Meta is expanding its AI infrastructure by integrating Spectrum Ethernet switches into its open network switching system (FBOSS), its internal platform for managing network switches at scale. According to Jia Nagarajan, Meta’s Vice President of Network Engineering, the company’s next-generation network must be open and efficient to support larger intelligent models and serve billions of users.

Building Flexible AI Systems

According to Joe Delaire, who leads NVIDIA’s accelerated computing solutions for data centers, flexibility is crucial as data centers become more complex.
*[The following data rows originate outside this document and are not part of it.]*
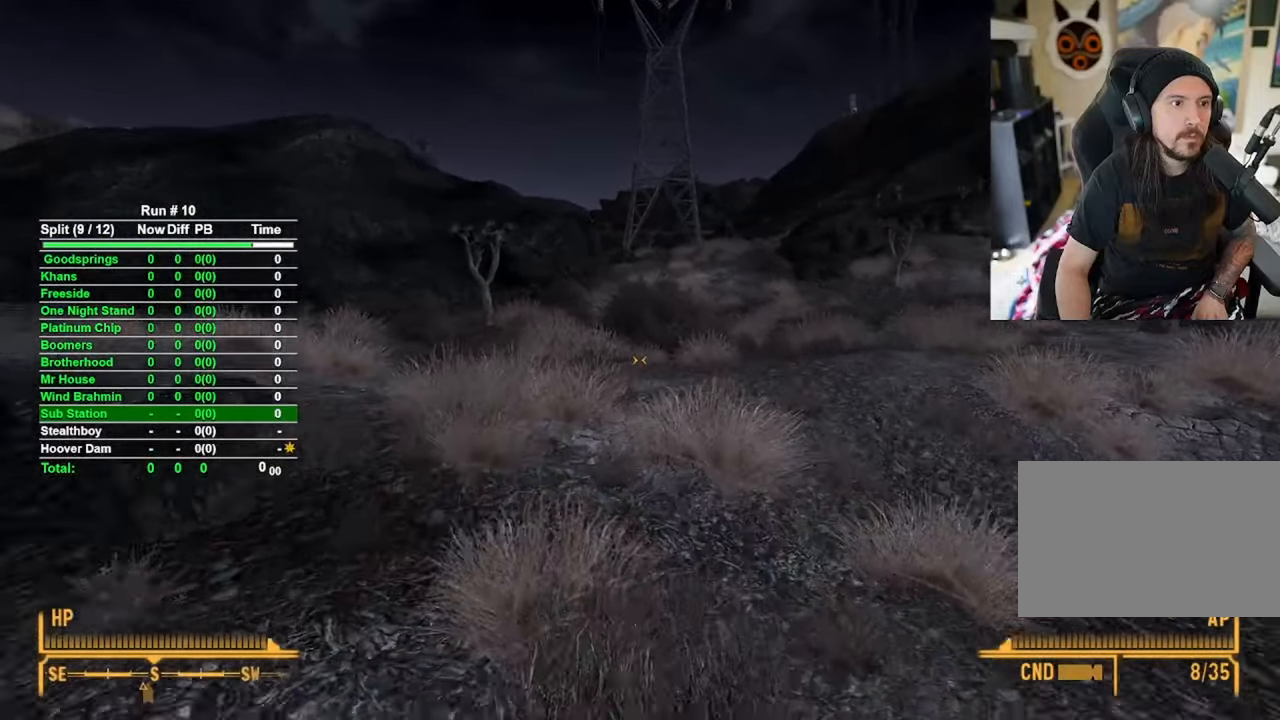
{"keys": ["w"], "mouse": [], "events": []}
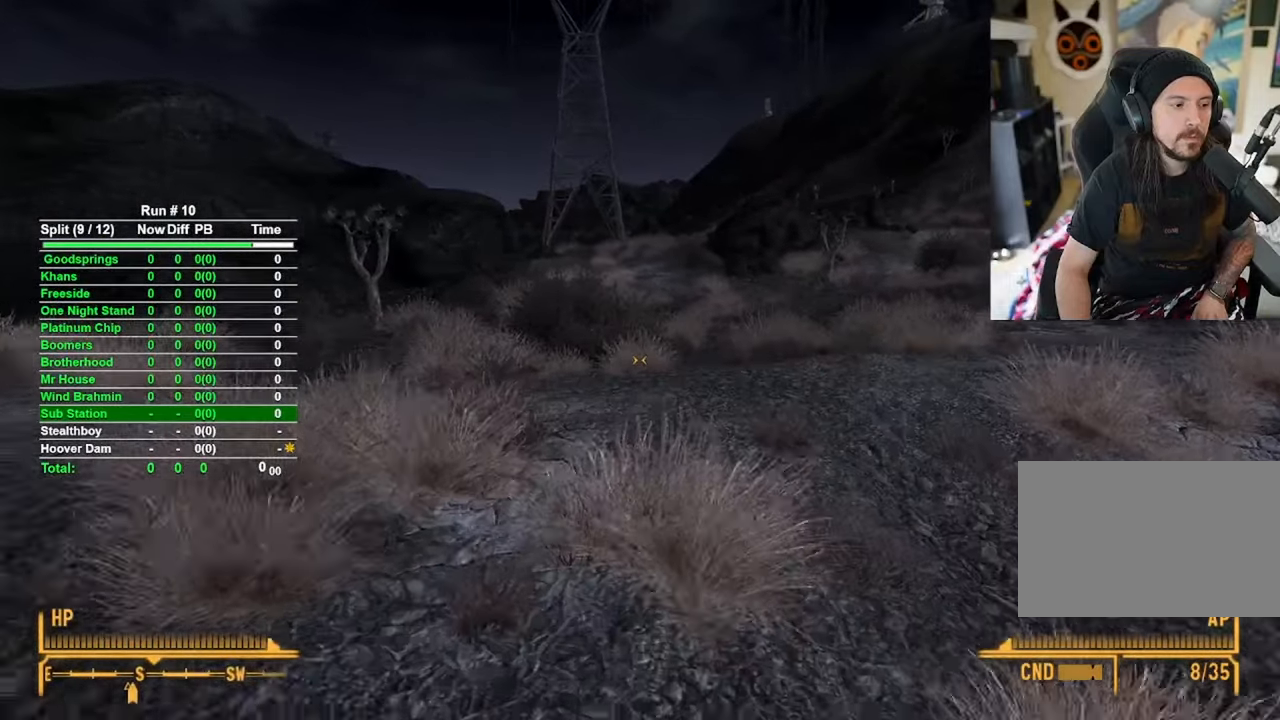
{"keys": ["w"], "mouse": [], "events": []}
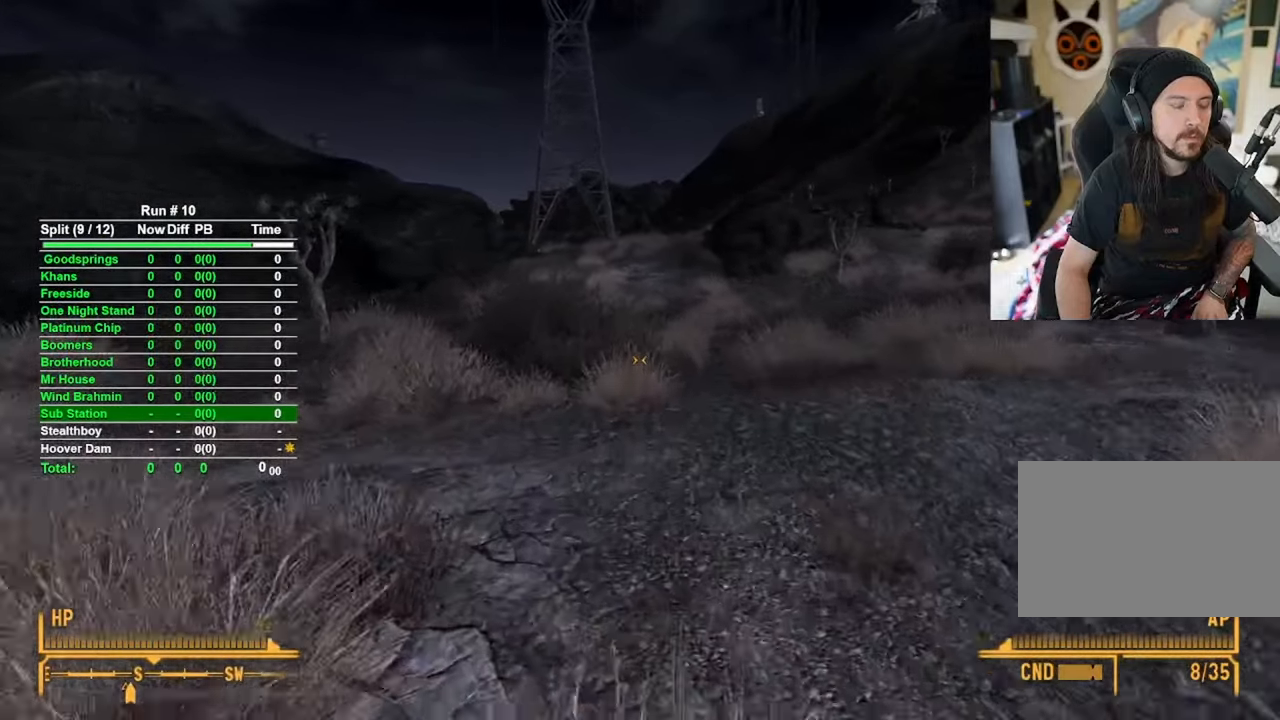
{"keys": ["w"], "mouse": [], "events": []}
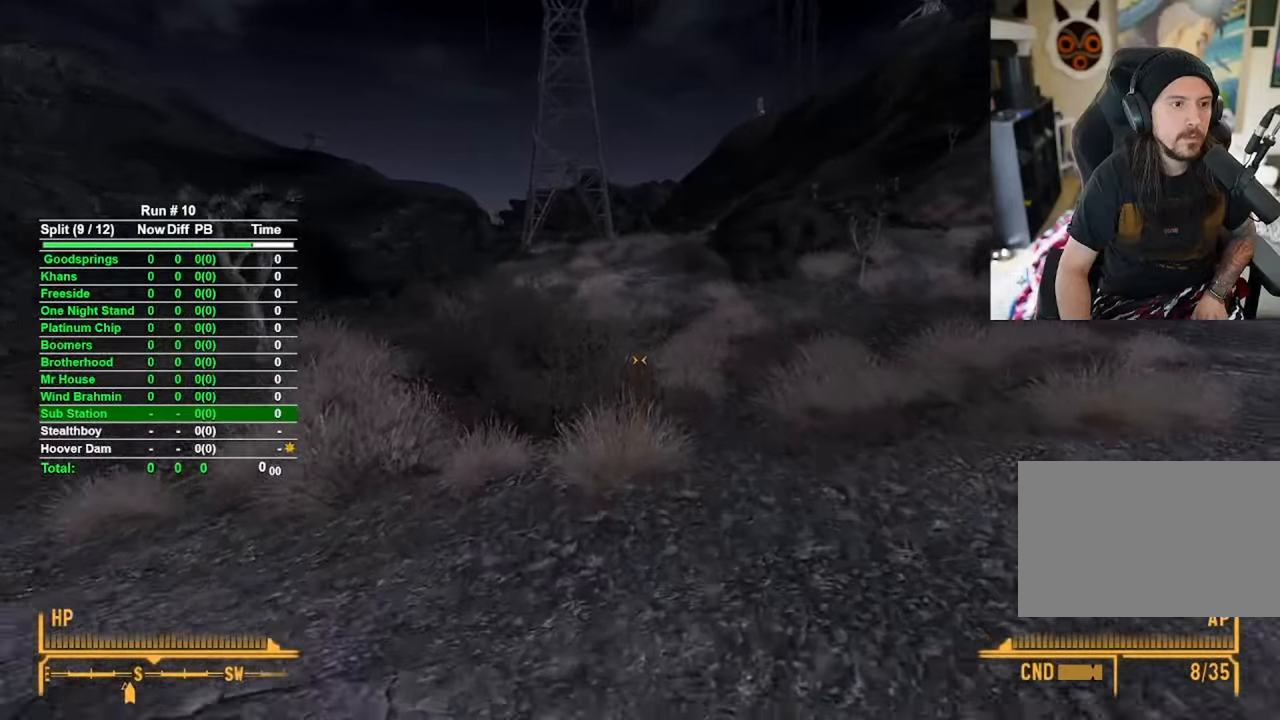
{"keys": ["w"], "mouse": [], "events": []}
He explained that NVIDIA’s MGX system offers a modular design that allows partners to integrate CPUs, GPUs, storage, and networking components as needed.

The system also supports operational compatibility, enabling organizations to use the same design across multiple generations of hardware. “It provides flexibility, speed to market, and future readiness,” Delaire told the media.
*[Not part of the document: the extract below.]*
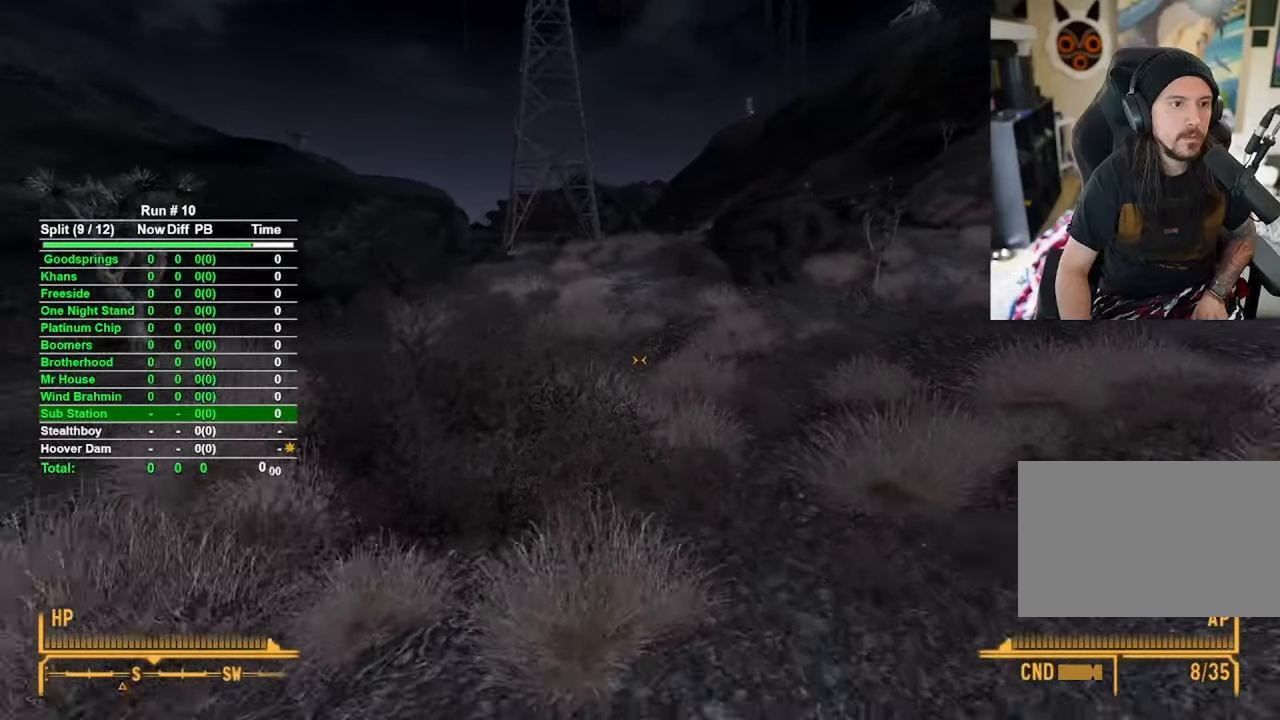
{"keys": ["w"], "mouse": [], "events": []}
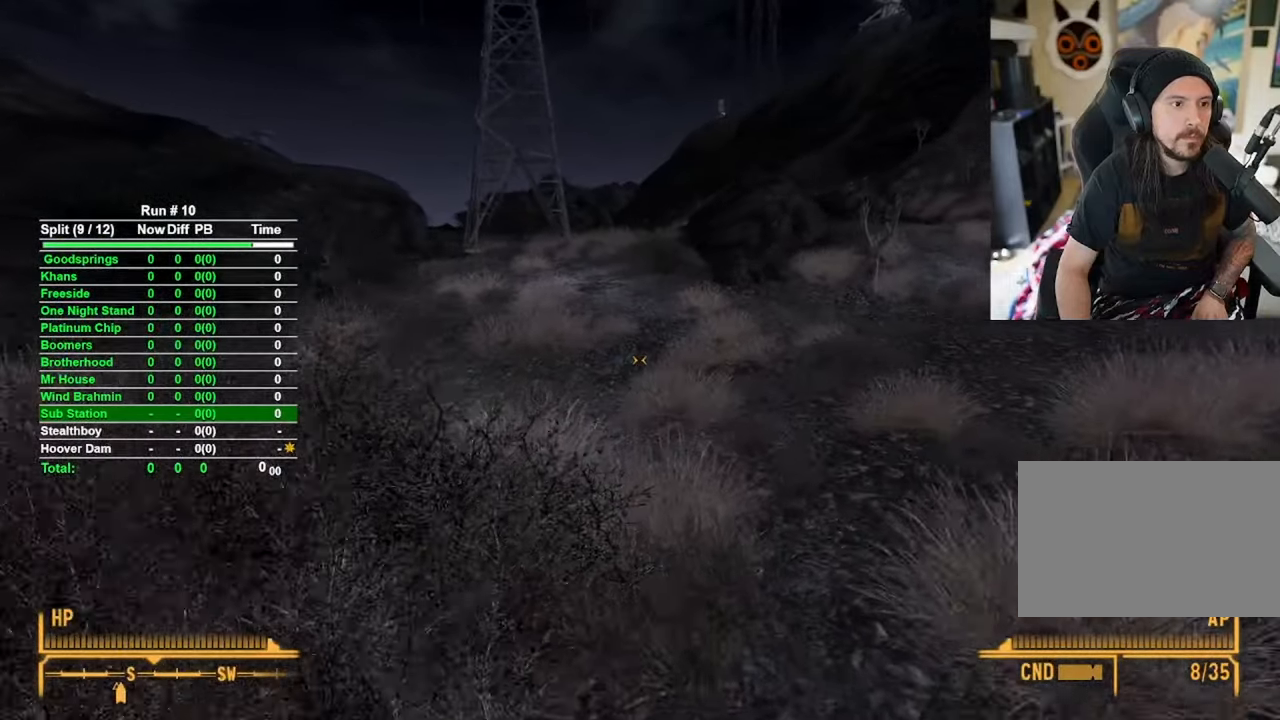
{"keys": ["w"], "mouse": [], "events": []}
Challenges and Opportunities in Energy Efficiency

As AI models grow larger, energy efficiency has become a central challenge for data centers. Delaire emphasized that NVIDIA is working “from the chip to the network” to improve energy use and scalability, collaborating closely with power and cooling suppliers to maximize performance per watt.

One example is the shift to 800-volt DC power delivery, which reduces heat loss and improves efficiency. The company also offers power smoothing technology to reduce peaks on the electrical grid—a method that can lower maximum power needs by up to 30 percent, allowing for increased computing capacity within the same footprint.

Conclusion

NVIDIA’s Spectrum-X technology represents a crucial step towards improving AI infrastructure efficiency and expanding its reach across various levels. This technology offers high performance in training and inference operations, aiding major companies like Meta and Oracle in meeting the increasing demands of AI. With ongoing advancements in technology and partnerships, the future of intelligent data centers looks promising and full of potential.